Three days after the column was published, Clarkson took to Twitter to make his first apology.

Even Clarkson's daughter Emily distanced herself, saying on Instagram: "I stand against everything that my dad wrote."

With public outrage mounting, The Sun removed the column from its website. 

The newspaper said it regretted publishing the column and was "sincerely sorry", but it did little for Harry and Meghan, who branded the apology a "PR stunt".

But it wasn't just the public and the royal couple speaking out — the column had also united members of parliament. 

More than 60 politicians from all sides signed a letter to The Sun's editor condemning the choice to publish "violent misogynistic language", and called for action to ensure "no article like this is ever published again".  

Fast forward several weeks to this Monday, Clarkson apologised again, this time on Instagram.
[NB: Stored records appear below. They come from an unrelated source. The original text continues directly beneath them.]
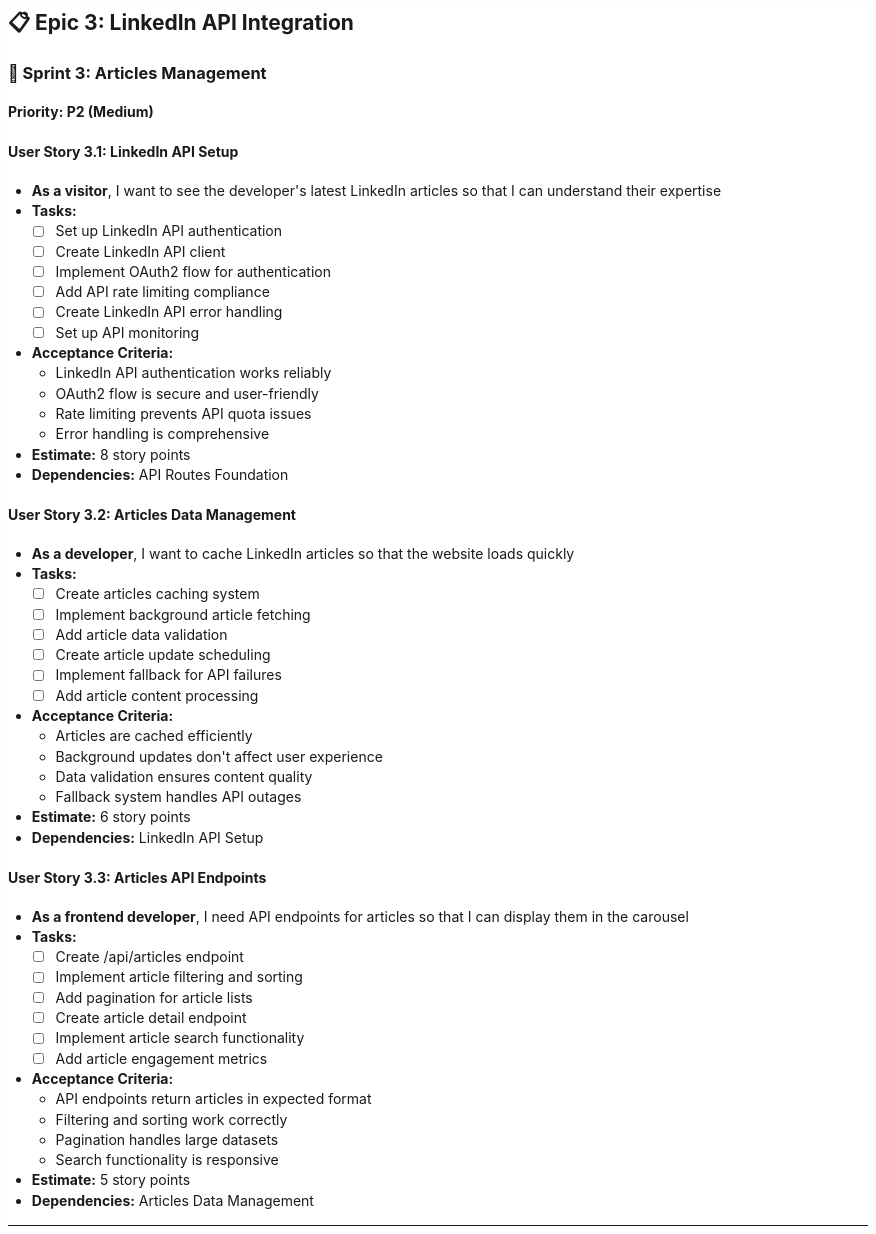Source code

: 
## 📋 Epic 3: LinkedIn API Integration

### 🎯 Sprint 3: Articles Management
**Priority: P2 (Medium)**

#### User Story 3.1: LinkedIn API Setup
- **As a visitor**, I want to see the developer's latest LinkedIn articles so that I can understand their expertise
- **Tasks:**
  - [ ] Set up LinkedIn API authentication
  - [ ] Create LinkedIn API client
  - [ ] Implement OAuth2 flow for authentication
  - [ ] Add API rate limiting compliance
  - [ ] Create LinkedIn API error handling
  - [ ] Set up API monitoring
- **Acceptance Criteria:**
  - LinkedIn API authentication works reliably
  - OAuth2 flow is secure and user-friendly
  - Rate limiting prevents API quota issues
  - Error handling is comprehensive
- **Estimate:** 8 story points
- **Dependencies:** API Routes Foundation

#### User Story 3.2: Articles Data Management
- **As a developer**, I want to cache LinkedIn articles so that the website loads quickly
- **Tasks:**
  - [ ] Create articles caching system
  - [ ] Implement background article fetching
  - [ ] Add article data validation
  - [ ] Create article update scheduling
  - [ ] Implement fallback for API failures
  - [ ] Add article content processing
- **Acceptance Criteria:**
  - Articles are cached efficiently
  - Background updates don't affect user experience
  - Data validation ensures content quality
  - Fallback system handles API outages
- **Estimate:** 6 story points
- **Dependencies:** LinkedIn API Setup

#### User Story 3.3: Articles API Endpoints
- **As a frontend developer**, I need API endpoints for articles so that I can display them in the carousel
- **Tasks:**
  - [ ] Create /api/articles endpoint
  - [ ] Implement article filtering and sorting
  - [ ] Add pagination for article lists
  - [ ] Create article detail endpoint
  - [ ] Implement article search functionality
  - [ ] Add article engagement metrics
- **Acceptance Criteria:**
  - API endpoints return articles in expected format
  - Filtering and sorting work correctly
  - Pagination handles large datasets
  - Search functionality is responsive
- **Estimate:** 5 story points
- **Dependencies:** Articles Data Management

---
In a lengthy post, he said he revisited the article after it was published and "couldn't believe" what he read. He said he emailed Harry and Meghan on Christmas Day to apologise.

Clarkson said he was not sure if he could move on, noting it was "hard to be interesting and vigilant at the same time", but would try. 

But the apology did not go far enough for the duke and duchess. 

Hours later, a spokesman for Harry and Meghan said it was clear the column was not an "isolated incident".

Sorry not enough for some 

A commitment from The Sun to shifting its coverage and ethical standards would be a true apology. 

That's according to a spokesman for Harry and Meghan, who said they were "not holding our breath".

"While the public absolutely deserves the publication’s regrets for their dangerous comments, we wouldn’t be in this situation if The Sun did not continue to profit off of and exploit hate, violence and misogyny," the spokesman said. 

In an interview aired on January 8, sandwiched between Clarkson's first and second apologies, Harry called the former Top Gear host's words "hurtful" and "cruel".

"It also encourages other people around the UK and around the world, men particularly, to go and think that it's acceptable to treat women that way," Harry said, in the ITV interview ahead of the release of his autobiography Spare. 

After the second apology a spokesperson for Harry and Meghan said one issue had not been addressed. 

"What remains to be addressed is his long-standing pattern of writing articles that spread hate rhetoric, dangerous conspiracy theories, and misogyny," the spokesperson said.

"Unless each of his other pieces were also written 'in a hurry', as he states, it is clear that this is not an isolated incident shared in haste, but rather a series of articles shared in hate."

Clarkson is facing fallout from the column, with Variety reporting that Amazon Prime Video will not be working with Clarkson beyond the seasons of The Grand Tour and Clarkson's Farm that have already been commissioned.

Clarkson also presents Who Wants to Be a Millionaire? on ITV.